Scan the data below. Pull out each line where "INTI" occurs.

******

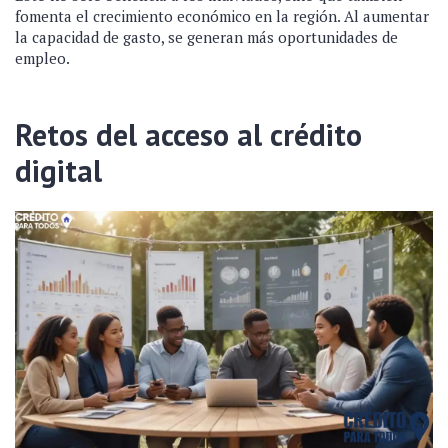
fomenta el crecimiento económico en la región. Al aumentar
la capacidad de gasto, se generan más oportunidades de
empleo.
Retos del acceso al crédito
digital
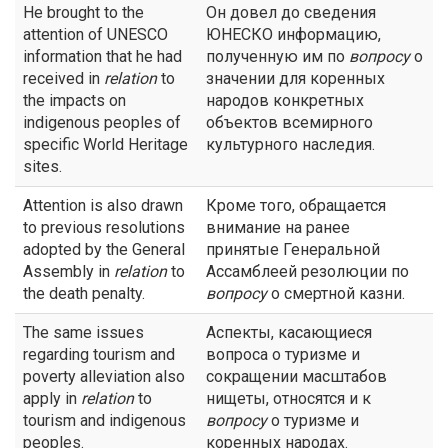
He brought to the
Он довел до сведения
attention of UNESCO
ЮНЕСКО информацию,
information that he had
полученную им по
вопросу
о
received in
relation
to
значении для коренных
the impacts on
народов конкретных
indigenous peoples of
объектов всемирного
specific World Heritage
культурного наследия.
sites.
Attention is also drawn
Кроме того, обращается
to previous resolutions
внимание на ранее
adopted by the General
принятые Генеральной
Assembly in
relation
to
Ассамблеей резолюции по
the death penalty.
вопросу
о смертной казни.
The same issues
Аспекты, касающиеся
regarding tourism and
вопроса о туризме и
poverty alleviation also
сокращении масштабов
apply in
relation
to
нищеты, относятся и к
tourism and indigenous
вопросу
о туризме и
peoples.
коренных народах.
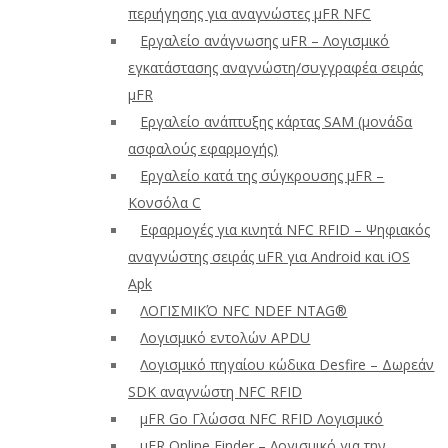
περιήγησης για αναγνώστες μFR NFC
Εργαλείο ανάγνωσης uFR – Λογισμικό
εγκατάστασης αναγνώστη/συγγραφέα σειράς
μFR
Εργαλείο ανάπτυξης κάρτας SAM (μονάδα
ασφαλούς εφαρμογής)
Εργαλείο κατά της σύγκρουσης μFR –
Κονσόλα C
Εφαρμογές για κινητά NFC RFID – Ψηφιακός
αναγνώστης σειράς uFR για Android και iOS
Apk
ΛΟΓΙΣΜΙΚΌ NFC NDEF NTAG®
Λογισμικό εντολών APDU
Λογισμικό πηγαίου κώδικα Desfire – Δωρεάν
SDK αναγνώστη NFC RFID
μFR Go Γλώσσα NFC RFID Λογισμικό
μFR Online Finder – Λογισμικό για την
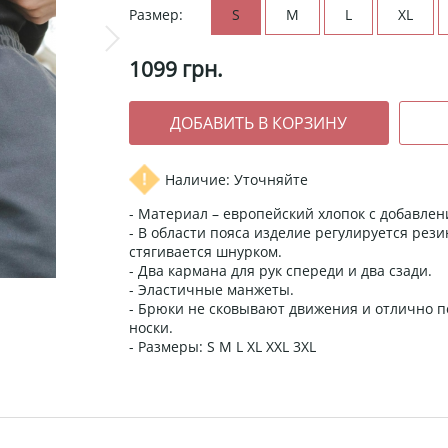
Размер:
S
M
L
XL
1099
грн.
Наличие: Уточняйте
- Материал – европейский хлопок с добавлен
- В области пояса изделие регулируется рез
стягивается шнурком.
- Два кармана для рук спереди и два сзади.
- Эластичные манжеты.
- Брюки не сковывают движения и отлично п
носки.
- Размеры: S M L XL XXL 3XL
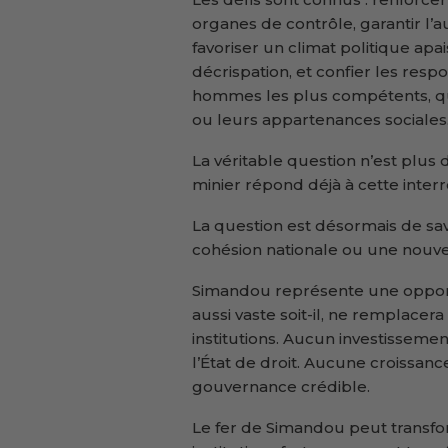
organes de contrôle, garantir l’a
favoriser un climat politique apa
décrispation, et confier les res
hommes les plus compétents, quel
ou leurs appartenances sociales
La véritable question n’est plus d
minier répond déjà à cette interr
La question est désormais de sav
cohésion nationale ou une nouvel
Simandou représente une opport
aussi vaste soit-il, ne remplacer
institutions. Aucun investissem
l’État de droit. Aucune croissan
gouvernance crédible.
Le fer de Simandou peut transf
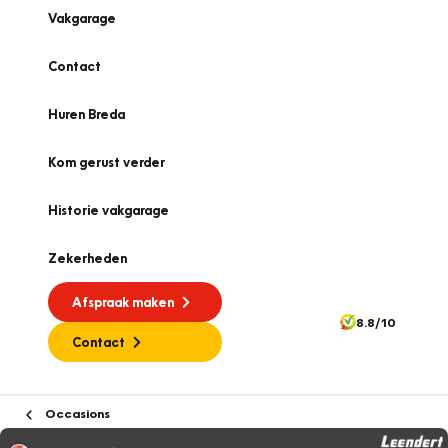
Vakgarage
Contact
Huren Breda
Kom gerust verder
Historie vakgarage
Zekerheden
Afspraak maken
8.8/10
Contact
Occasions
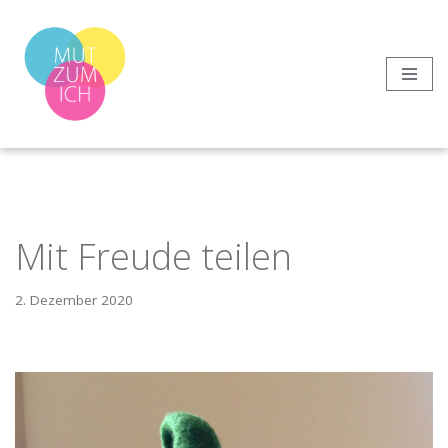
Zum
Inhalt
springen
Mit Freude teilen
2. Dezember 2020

******

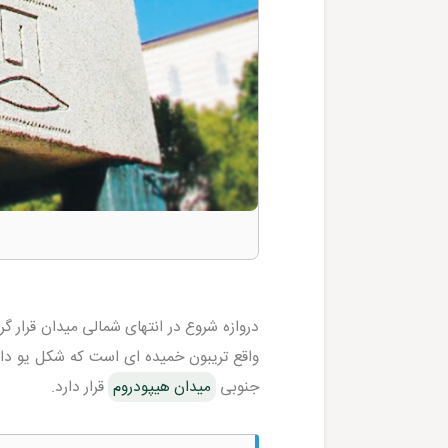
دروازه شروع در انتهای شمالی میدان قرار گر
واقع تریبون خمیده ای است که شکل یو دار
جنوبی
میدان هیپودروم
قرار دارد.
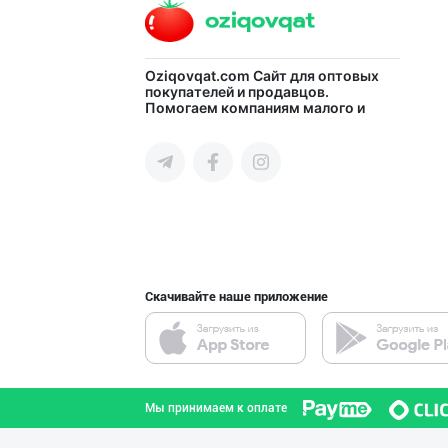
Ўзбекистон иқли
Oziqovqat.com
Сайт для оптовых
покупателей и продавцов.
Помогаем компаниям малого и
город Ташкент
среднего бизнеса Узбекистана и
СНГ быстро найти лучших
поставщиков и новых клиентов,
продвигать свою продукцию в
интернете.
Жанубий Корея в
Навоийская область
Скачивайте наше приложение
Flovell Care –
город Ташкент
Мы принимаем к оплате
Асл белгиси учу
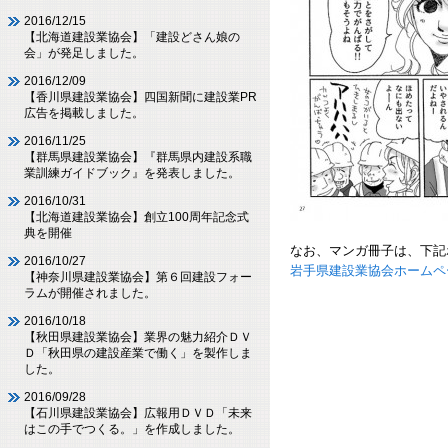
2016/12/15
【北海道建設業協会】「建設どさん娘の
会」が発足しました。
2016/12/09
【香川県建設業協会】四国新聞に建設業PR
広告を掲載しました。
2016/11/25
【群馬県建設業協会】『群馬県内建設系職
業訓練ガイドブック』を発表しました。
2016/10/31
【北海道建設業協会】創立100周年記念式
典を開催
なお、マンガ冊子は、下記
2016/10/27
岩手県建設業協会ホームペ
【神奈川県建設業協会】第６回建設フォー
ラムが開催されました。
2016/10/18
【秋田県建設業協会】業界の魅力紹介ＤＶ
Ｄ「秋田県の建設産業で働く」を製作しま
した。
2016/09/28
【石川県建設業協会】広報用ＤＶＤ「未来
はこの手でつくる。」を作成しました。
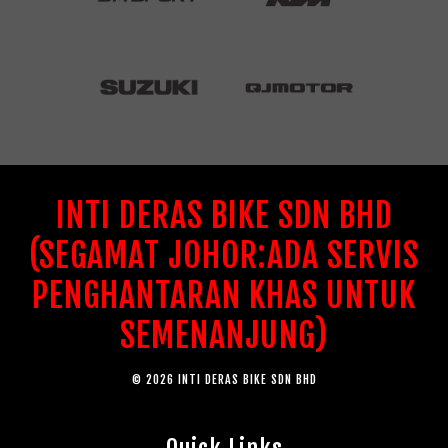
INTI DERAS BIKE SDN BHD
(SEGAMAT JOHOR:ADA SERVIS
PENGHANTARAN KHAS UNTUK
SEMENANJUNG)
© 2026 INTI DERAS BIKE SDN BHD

******

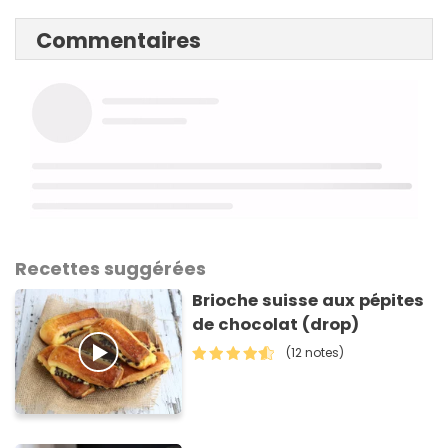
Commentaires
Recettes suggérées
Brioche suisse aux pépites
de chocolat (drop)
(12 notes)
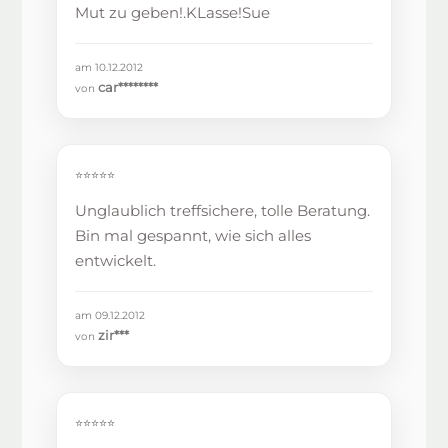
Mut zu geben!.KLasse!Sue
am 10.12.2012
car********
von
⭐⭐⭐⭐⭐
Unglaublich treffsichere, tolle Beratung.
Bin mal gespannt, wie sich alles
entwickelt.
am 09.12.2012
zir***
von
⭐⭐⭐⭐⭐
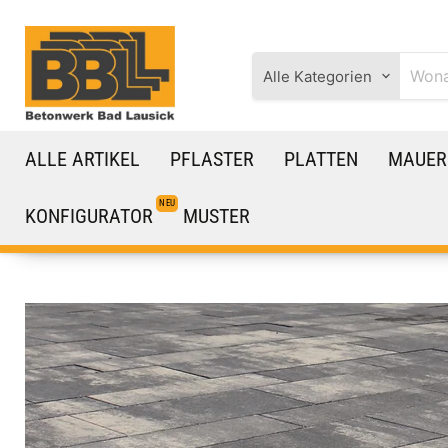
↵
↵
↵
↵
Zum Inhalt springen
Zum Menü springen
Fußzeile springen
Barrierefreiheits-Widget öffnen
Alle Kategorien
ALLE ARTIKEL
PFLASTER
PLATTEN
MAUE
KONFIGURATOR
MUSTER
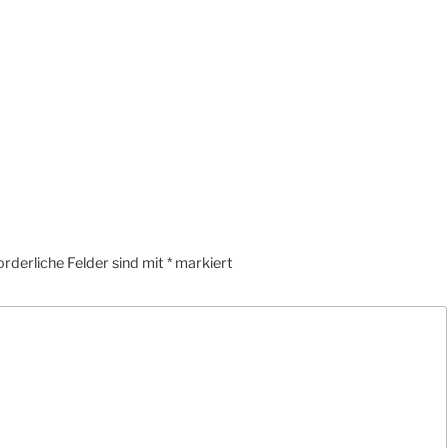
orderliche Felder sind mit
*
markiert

******

Answer for the task:
INTI DERAS BIKE SDN BHD
© 2026 INTI DERAS BIKE SDN BHD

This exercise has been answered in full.